Egyptian-French writer (1920–2011)

Andrée Chedid (أندريه شديد) (20 March 1920 - 6 February 2011), born Andrée Saab Khoury, was an Egyptian-French poet and novelist of Lebanese and Syrian descent. She is the recipient of numerous literary awards and was made a Grand Officer of the French Legion of Honour in 2009.

==Life==
Chedid was born in Cairo, Egypt, on 20 March 1920 to a Lebanese and Syrian Christian family. She was the daughter of Selim Saab, a Maronite Christian born in Baabda, Lebanon; and Alice Khoury, who was from Damascus, Syria.

When she was 10 years old, she was sent to a boarding school, where she learned English and French. At 14, she left for Europe. She then returned to Cairo to go to the American University. Her dream was to become a dancer.
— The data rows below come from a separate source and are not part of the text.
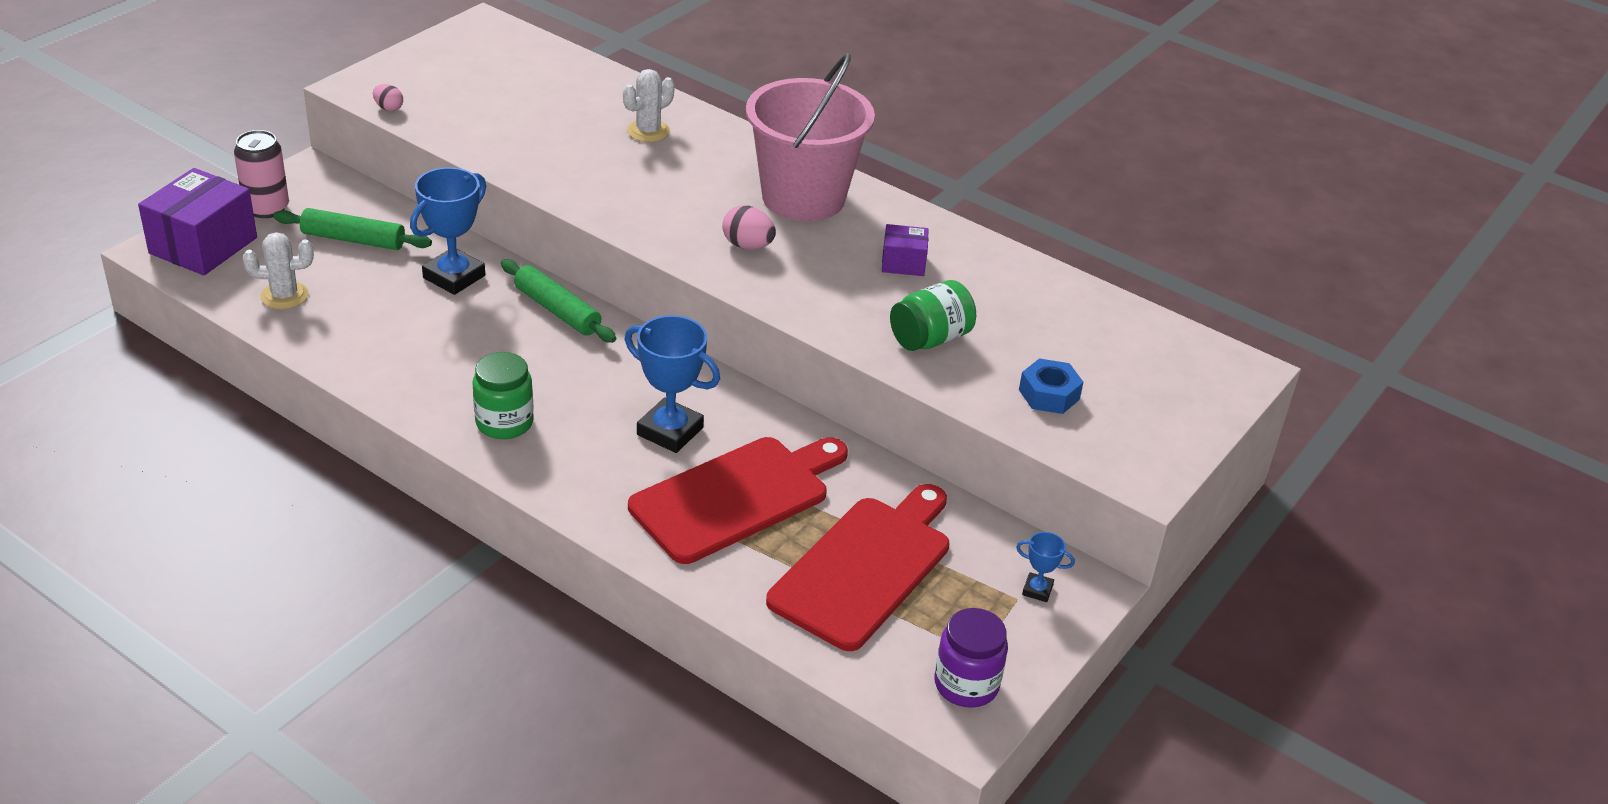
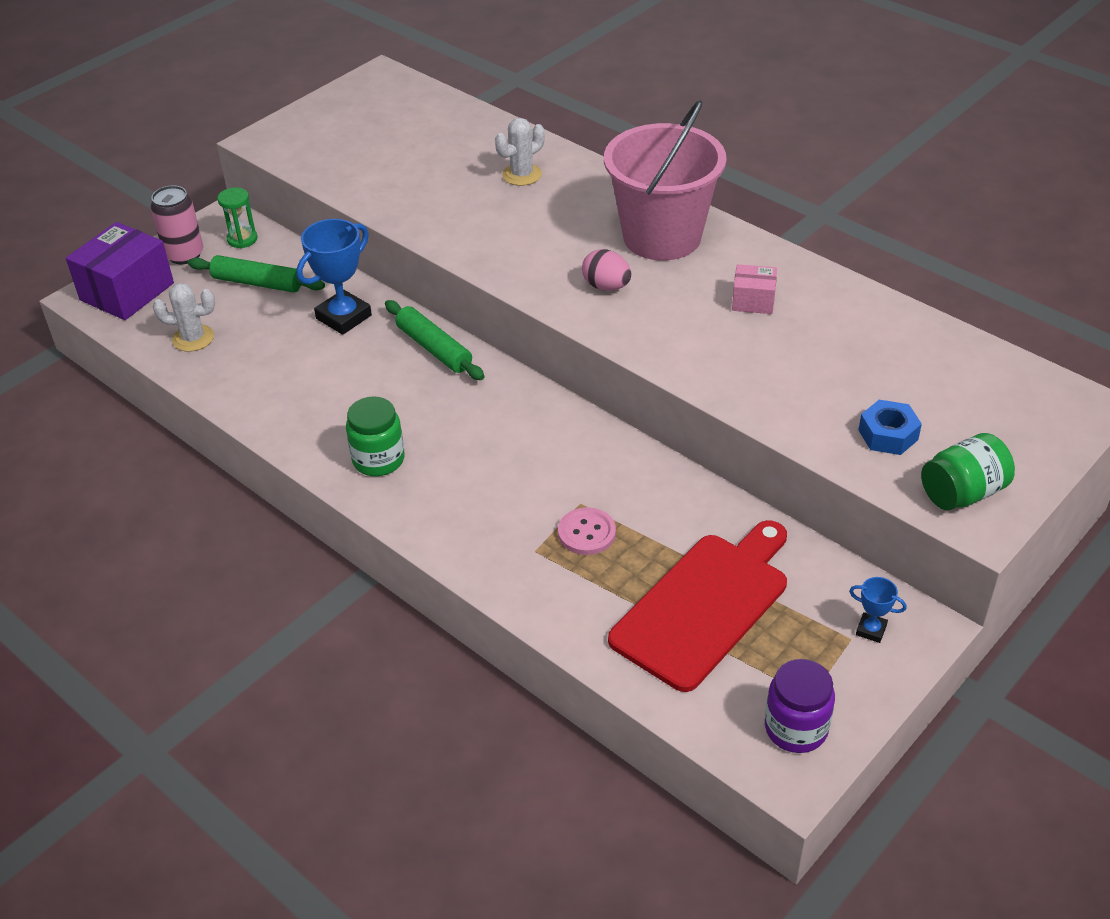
camera: 10 degrees right, 5 degrees up
(332, 194) = (242, 239): none -> green hourglass
(389, 108) = (289, 160): pink egg -> none
(670, 431) = (529, 467): blue trophy -> none
(736, 496) = (586, 533): red cutting board -> pink button
(903, 263) = (753, 301): purple box -> pink box
(930, 339) = (774, 378): green jar -> green jar (962, 493)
When she was 22, she married Louis Selim Chedid, a Lebanese physician from a Maronite bourgeois family in Cairo and former research director at the National Center for Scientific Research, honorary professor of the Institute Pasteur and author of several books such as The heart remains and Babel which he wrote with his wife Andree.

Both her son Louis Chedid and her grandson Matthieu Chedid, also known as -M-, are popular pop and rock singers in France. She contributed song lyrics to her grandson including that of Bonoboo on the 1999 album Je dis aime. Her granddaughter Émilie Chedid (born 1970) is a French director, Joseph Chedid (born 1986), also known by his stage name Selim, is a French singer and Anna Chedid (born 1987), also known by her stage name Nach, is also a French singer.

== Literary work ==
Andrée Chedid published her first collection of poems On the Trails of my Fancy in 1943 in Cairo. She settled in Paris with her husband in 1946 and began writing there. In addition to numerous poems and novels, she also wrote plays and children's books mainly published by the publisher Groupe Flammarion. Her poetry books were partly illustrated by the Luxembourg painter Roger Bertemes.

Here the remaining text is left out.